Here are the instructions:
1. Copy this list into your blog or journal, including these instructions.
2. Bold all the items you’ve eaten.
3. Cross out any items that you would never consider eating.
4. Optional extra: Post a comment here linking to your results.

The Very Good Taste Omnivore’s Hundred:
1. Venison
2. Nettle tea
3. Huevos rancheros
4. Steak tartare
5. Crocodile (I’m also counting alligator, since I think North American crocs are mostly endangered?)
6. Black pudding
7. Cheese fondue
8. Carp (at a Thai restaurant in Brooklyn)
9. Borscht
10. Baba ghanoush
11. Calamari
12. Pho
13. PB&J sandwich
14. Aloo gobi
15. Hot dog from a street cart
16. Epoisses
17. Black truffle
18. Fruit wine made from something other than grapes
19. Steamed pork buns
20. Pistachio ice cream
21. Heirloom tomatoes (uh, doy)
22. Fresh wild berries
23. Foie gras
24. Rice and beans
25. Brawn, or head cheese (I love head cheese on a banh mi!)
26. Raw Scotch Bonnet pepper (best part of good jerk)
27. Dulce de leche (straight from the can cures PMS!)
28. Oysters
29. Baklava
30. Bagna cauda
31. Wasabi peas
32. Clam chowder in a sourdough bowl
33. Salted lassi
34. Sauerkraut
35. Root beer float
36. Cognac with a fat cigar (I’ve never had cognac straight)
37. Clotted cream tea
38. Vodka jelly/Jell-O
39. Gumbo (in New Orleans, no less!)
40. Oxtail (to be fair, this goes into phở broth, but I’ve also braised them a few times)
41. Curried goat (on my honeymoon in Fiji)
42. Whole insects (not intentionally, although I do count crawfish and lobster in the same vein)
43. Phaal
44. Goat’s milk
45. Malt whisky from a bottle worth £60/$120 or more (the wedding gift I gave Scott)
46. Fugu
47. Chicken tikka masala
48. Eel
49. Krispy Kreme original glazed doughnut
50. Sea urchin
51. Prickly pear (in a margarita in Cave Junction, Oregon)
52. Umeboshi
53. Abalone
54. Paneer
55. McDonald’s Big Mac Meal
56. Spaetzle (ja, gut)
57. Dirty gin martini
58. Beer above 8% ABV (12% ABV Belgians ftw!

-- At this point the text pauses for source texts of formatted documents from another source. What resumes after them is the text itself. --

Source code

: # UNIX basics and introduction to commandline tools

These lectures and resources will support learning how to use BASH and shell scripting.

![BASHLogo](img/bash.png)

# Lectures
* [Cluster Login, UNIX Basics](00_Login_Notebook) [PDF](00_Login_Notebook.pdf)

I passed out drunk in the daytime from it.)
59. Poutine (I reckon this alone is worth a trip to Quebec.)
60. Carob chips (from the hippie days)
61. S’mores
62. Sweetbreads
63. Kaolin (Kaopectate! My mom gave it to me when I was a kid.)
64. Currywurst
65. Durian (not really that great, to be honest)
66. Frogs’ legs
67. Beignets, churros, elephant ears or funnel cake (beignets also in New Orleans, at Cafe Du Monde, the other two at fairs in town. Never had a funnel cake, though.)
68. Haggis
69. Fried plantain
70. Chitterlings, or andouillette
71. Gazpacho
72. Caviar and blini
73. Louche absinthe (we have some absinthe that was a gift a couple years ago, but haven’t opened it yet)
74. Gjetost, or brunost
75. Roadkill (I hit a pheasant with my windshield once and tried to claim it, but it got sucked into a culvert. Sad.)
76. Baijiu (I’m counting this with Korean soju and Japanese shochu, of which I have consumed many a bottle)
77. Hostess Fruit Pie (I still crave the cherry ones sometimes)
78. Snail (Scott and I shared a plate of escargots the night he proposed)
79. Lapsang souchong (I used to have a major tea fetish)
80. Bellini
81. Tom yum (I make and love both tom yum gai and tom yum goong – favorite under-the-weather food!)
82. Eggs Benedict
83. Pocky (one of my Asian favorite snacks, along with cracker peanuts and Hello Panda)
84. Tasting menu at a three-Michelin-star restaurant
85. Kobe beef (the real shit, in Tokyo!)
86. Hare (although I know there’s a Scotch hare that’s way different, I’m counting this with rabbit – since I also eat the liver and kidneys, I think I earned it)
87. Goulash
88. Flowers
89. Horse (almost tried horse sashimi in Japan, but wanted octopus more)
90. Criollo chocolate
91. Spam
92. Soft shell crab
93. Rose harissa
94. Catfish
95. Mole poblano
96. Bagel and lox (doy vey)
97. Lobster Thermidor (I wish! This, oysters Rockefeller and clams casino are the rich old fart shellfish trifecta)
98. Polenta
99. Jamaican Blue Mountain coffee
100. Snake

78% – not bad! I’m still young, I can easily knock the rest off these of the list, and then some. I would also like to see tongue or tripe (or other not-sweetbreads offal) on this list.

You can kind of tell Andrew is from the UK, because so many of the “exotic” items on his list are Indian or are regional to the US (and would therefore seem exotic to non-Americans?). I never say “never” but I think if dog or cat were on the menu, I’d have to pause. I feel incredibly closed-minded admitting that.

I’ve eaten raw chicken, mentaiko (marinated cod roe), and food that I dumpster-dove. We all have moments where we were a little nervous, but went for it anyway. We were rewarded with the exhilaration of having built upon our own Curriculum Vitae, whether intentionally (acting on adventurous feelings at a taco cart) or circumstantially (not being able to read Katakana while on your Japanese vacation). At least once, I’d like you to order “whatever is your favorite thing to eat here” (ask your server for this) in a foreign restaurant. You can thank me later.